二.安装pacemaker和corosync
1.两个节点安装httpd服务,写一个测试页面,保证双方能相互访问
[root@node1 ~]# curl

node2.a.com


[root@node1 ~]# service httpd stop
Stopping httpd: [  OK  ]
[root@node1 ~]# chkconfig httpd off

[root@node2 ~]# curl

node1.a.com


[root@node2 ~]# service httpd stop
Stopping httpd: [  OK  ]
[root@node2 ~]# chkconfig httpd off

2.安装(两个节点)
[root@node1 ~]# yum install pacemaker corosync

三.配置
1.node1上配置corosync
[root@node1 ~]# cd /etc/corosync/

[root@node1 corosync]# cp -p corosync.conf.example corosync.conf
[root@node1 corosync]# cat  corosync.conf  | egrep -v '#'

compatibility: whitetank #是否兼容0.8之前的版本
totem { #图腾,定义集群中各节点的通信机制和参数
        version: 2 #图腾的协议版本号,不修改

        secauth: on #安全认证功能是否启用

        threads: 0 #实现认证时的并行线程数,0表示默认配置 

        interface { #指定在哪个接口发心跳信息;子模块
                ringnumber: 0 #冗余环号,节点有多个网卡时可定义,避免心跳信息成环
                bindnetaddr: 192.168.85.0 #指定心跳报文传输的网段
                mcastaddr: 239.245.4.1 #指定心跳报文发送的组播地址 
                mcastport: 5405 #心跳组播使用的端口
                ttl: 1 #生命周期,表示只向外播一次,跨3层的话需要加大一点,不然对方接收不到,最大255
        }
}

logging { #日志相关 
        fileline: off #指定要打印的行
        to_stderr: no #是否发送到标准错误输出,即屏幕
        to_logfile: yes #是否记录到日志文件 
        logfile: /var/log/cluster/corosync.log #定义日志文件位置
        to_syslog: no #是否记录到系统日志syslog,一般二者选一即可
        debug: off #是否启动调试
        timestamp: on #日志中是否打印时间戳
        logger_subsys { #日志的子系统
                subsys: AMF #是否记录AMF 
                debug: off #是否开启AMF的调试信息
        }
}
service {
        name: pacemaker #corosync启动时也将pacemaker启动
ver: 1
}
#aisexec { #表示启动ais的功能时,以哪个用户,组的身份运行,默认为root:root这些可不用定义;
        #user: root
        #group: root
#}

2.node1上生成节点间通信时用到的认证密钥文件
用corosync-keygen生成key时,要使用/dev/random生成随机数,因此如果新装的系统操作不够多,那么就没有足够的熵,狂敲键盘即可,随意敲,敲够即可;
实验演示没有足够的熵,这里将采用投机的方式:
[root@node1 corosync]# mv /dev/random /dev/lw

[root@node1 corosync]# ln /dev/urandom /dev/random #将随机数生成器链接至伪随机数生成器

[root@node1 corosync]# corosync-keygen #生成密钥文件
Corosync Cluster Engine Authentication key generator.

[数据集条目]
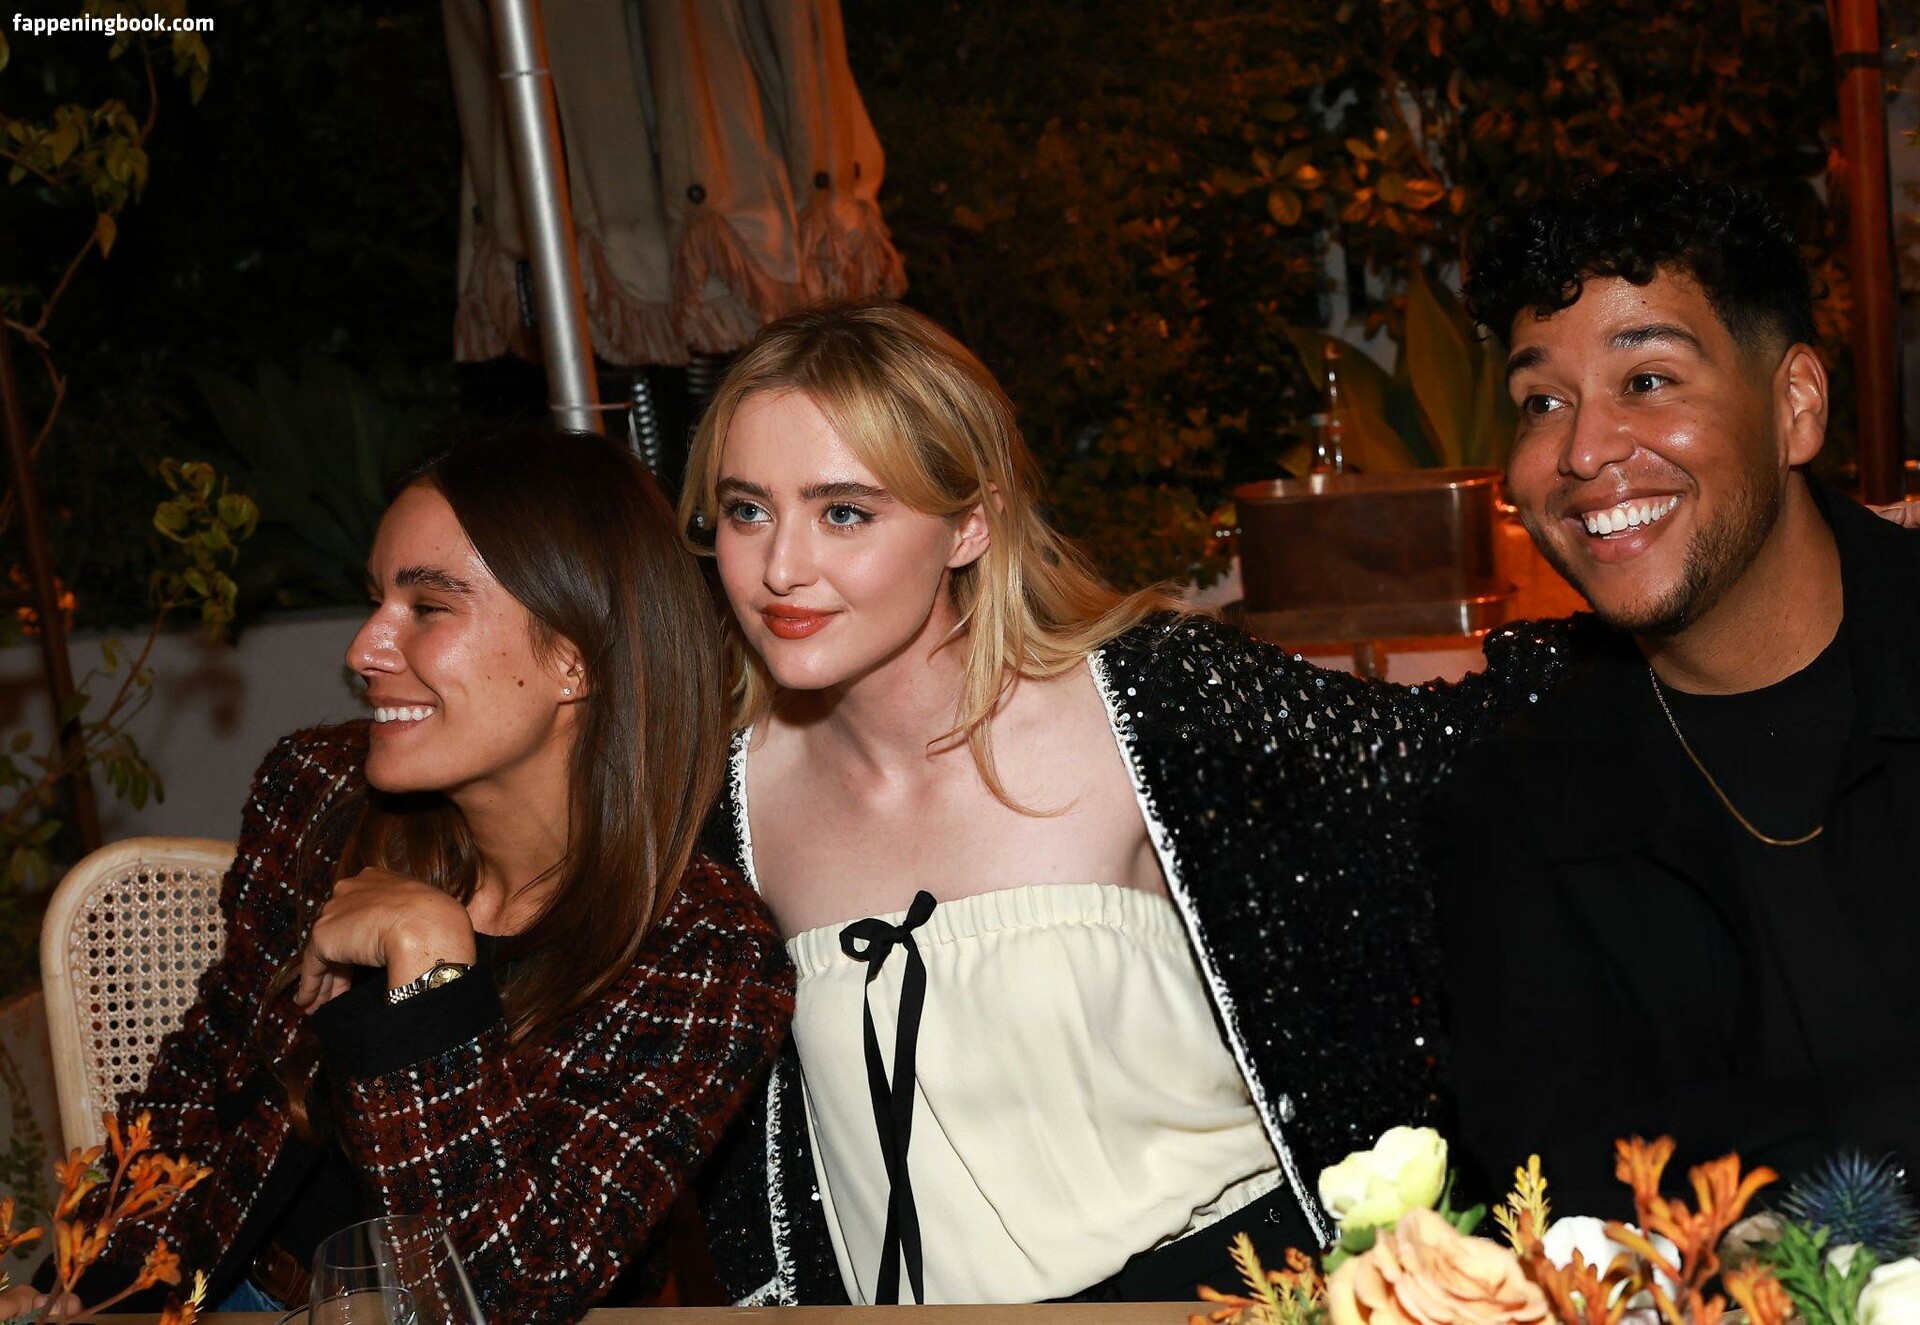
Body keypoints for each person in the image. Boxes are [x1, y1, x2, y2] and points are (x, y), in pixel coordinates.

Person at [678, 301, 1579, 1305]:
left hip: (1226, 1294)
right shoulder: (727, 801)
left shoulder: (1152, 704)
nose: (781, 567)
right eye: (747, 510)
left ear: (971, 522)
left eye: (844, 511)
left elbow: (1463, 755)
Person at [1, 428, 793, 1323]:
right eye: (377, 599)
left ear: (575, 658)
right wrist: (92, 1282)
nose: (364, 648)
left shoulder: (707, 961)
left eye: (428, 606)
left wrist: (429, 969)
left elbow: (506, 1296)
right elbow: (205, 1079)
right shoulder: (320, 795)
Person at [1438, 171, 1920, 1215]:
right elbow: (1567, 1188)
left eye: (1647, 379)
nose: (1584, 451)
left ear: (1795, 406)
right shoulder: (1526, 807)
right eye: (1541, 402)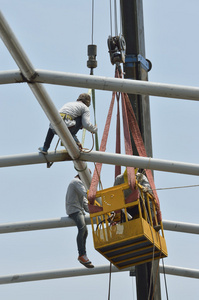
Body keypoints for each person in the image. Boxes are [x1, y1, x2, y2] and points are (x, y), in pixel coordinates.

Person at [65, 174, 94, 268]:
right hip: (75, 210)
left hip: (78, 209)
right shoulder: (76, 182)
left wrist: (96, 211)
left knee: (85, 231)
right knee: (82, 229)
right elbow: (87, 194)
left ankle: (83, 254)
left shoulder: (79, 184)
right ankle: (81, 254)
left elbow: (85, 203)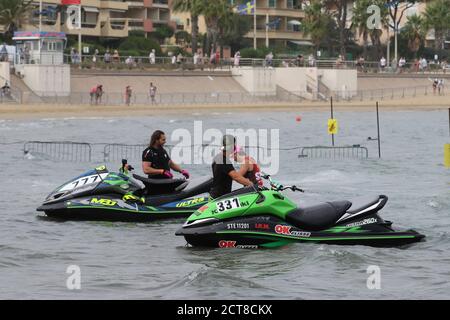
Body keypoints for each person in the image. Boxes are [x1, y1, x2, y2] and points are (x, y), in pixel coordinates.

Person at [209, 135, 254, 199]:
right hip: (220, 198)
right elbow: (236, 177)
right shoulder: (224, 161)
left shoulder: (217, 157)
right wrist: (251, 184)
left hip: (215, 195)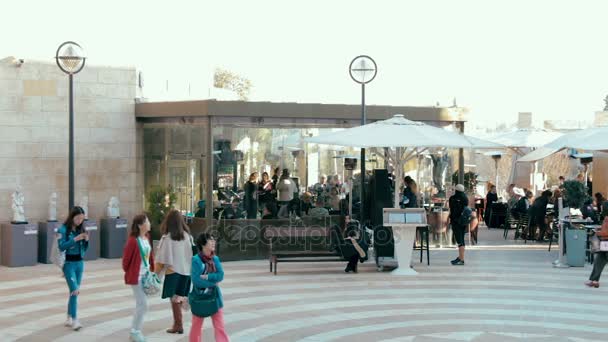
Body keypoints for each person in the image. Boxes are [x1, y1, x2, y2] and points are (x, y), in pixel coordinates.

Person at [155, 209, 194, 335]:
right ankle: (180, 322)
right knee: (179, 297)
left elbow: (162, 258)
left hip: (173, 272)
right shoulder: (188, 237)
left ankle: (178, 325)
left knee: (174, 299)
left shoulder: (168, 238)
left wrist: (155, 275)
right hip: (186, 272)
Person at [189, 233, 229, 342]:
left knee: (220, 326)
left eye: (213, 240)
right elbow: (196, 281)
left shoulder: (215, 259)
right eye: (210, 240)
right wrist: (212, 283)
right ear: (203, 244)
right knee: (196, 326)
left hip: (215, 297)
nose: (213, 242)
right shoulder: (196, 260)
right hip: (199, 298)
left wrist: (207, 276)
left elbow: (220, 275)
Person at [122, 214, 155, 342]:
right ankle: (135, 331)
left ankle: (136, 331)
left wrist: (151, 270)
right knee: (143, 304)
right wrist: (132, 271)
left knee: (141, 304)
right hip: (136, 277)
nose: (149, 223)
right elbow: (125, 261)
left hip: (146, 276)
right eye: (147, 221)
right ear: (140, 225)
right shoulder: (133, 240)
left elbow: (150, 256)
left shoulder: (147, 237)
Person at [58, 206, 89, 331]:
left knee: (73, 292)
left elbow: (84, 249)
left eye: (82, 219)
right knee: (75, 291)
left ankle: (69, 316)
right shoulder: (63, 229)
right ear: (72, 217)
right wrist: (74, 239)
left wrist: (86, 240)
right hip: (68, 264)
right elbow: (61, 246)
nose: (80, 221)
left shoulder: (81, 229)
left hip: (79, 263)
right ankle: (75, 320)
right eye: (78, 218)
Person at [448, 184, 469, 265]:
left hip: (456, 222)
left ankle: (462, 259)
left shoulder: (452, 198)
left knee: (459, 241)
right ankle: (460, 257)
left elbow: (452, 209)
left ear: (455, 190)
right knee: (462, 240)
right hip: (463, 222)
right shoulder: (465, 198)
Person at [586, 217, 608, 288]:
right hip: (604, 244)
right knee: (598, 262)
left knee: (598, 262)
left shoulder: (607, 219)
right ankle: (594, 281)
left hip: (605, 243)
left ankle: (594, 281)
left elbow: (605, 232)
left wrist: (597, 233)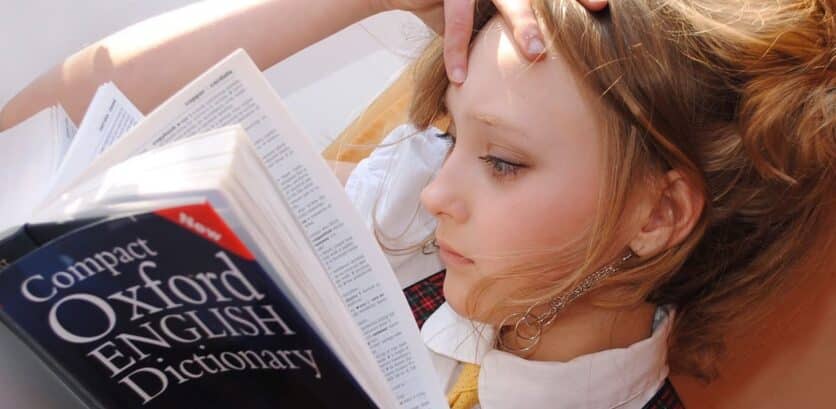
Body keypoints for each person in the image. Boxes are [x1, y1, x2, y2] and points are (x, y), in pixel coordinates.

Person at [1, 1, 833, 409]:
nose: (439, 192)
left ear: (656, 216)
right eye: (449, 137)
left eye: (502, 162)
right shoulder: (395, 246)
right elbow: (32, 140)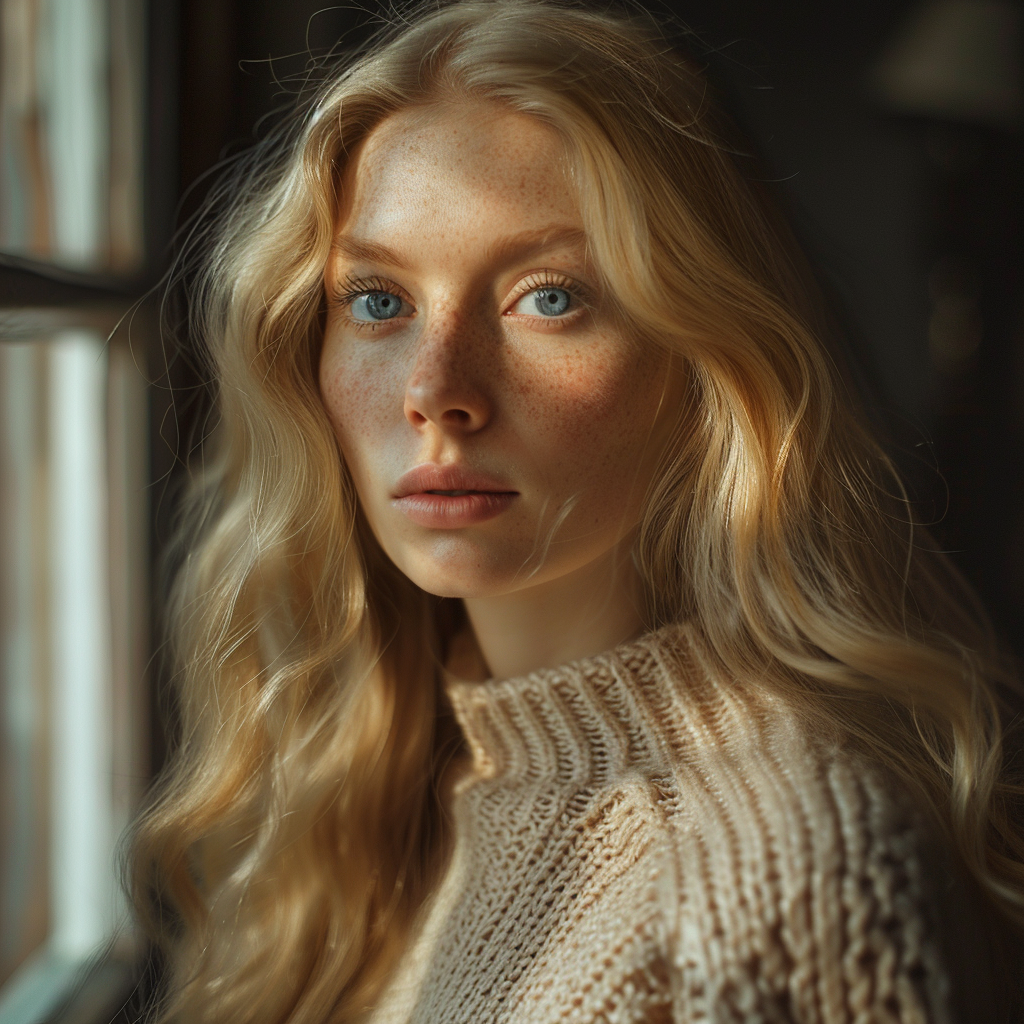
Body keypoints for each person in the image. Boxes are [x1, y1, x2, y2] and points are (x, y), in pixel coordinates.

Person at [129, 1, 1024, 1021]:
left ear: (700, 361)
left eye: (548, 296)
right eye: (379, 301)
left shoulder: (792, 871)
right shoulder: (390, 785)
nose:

[思考题]
1. 将这篇教程中以“用corosync-keygen生成key时”开头的段落改写得更简洁,保留其主要事实。
2. 编辑这篇教程中的一段文字:从含有“[root@node1 corosync]# ln”的地方开始,到“Authentication key generator.”之后结束,把其中的“伪随机数生成器”换成“伪随机设备”,写出改好的内容。
3. 根据这篇教程回答:
(a) 心跳组播使用的端口是多少?
(b) 日志文件定义在什么位置?
(c) 在两个节点上安装pacemaker和corosync用的是哪条命令?
作答时只依据这篇教程。

[各题解答]
1. corosync-keygen生成密钥时要用/dev/random产生随机数。新装系统操作不多,熵就不够。此时随意连续敲击键盘,敲够即可。

2.
[root@node1 corosync]# ln /dev/urandom /dev/random #将随机数生成器链接至伪随机设备

[root@node1 corosync]# corosync-keygen #生成密钥文件
Corosync Cluster Engine Authentication key generator.

3.
(a) 5405。
(b) /var/log/cluster/corosync.log。
(c) yum install pacemaker corosync。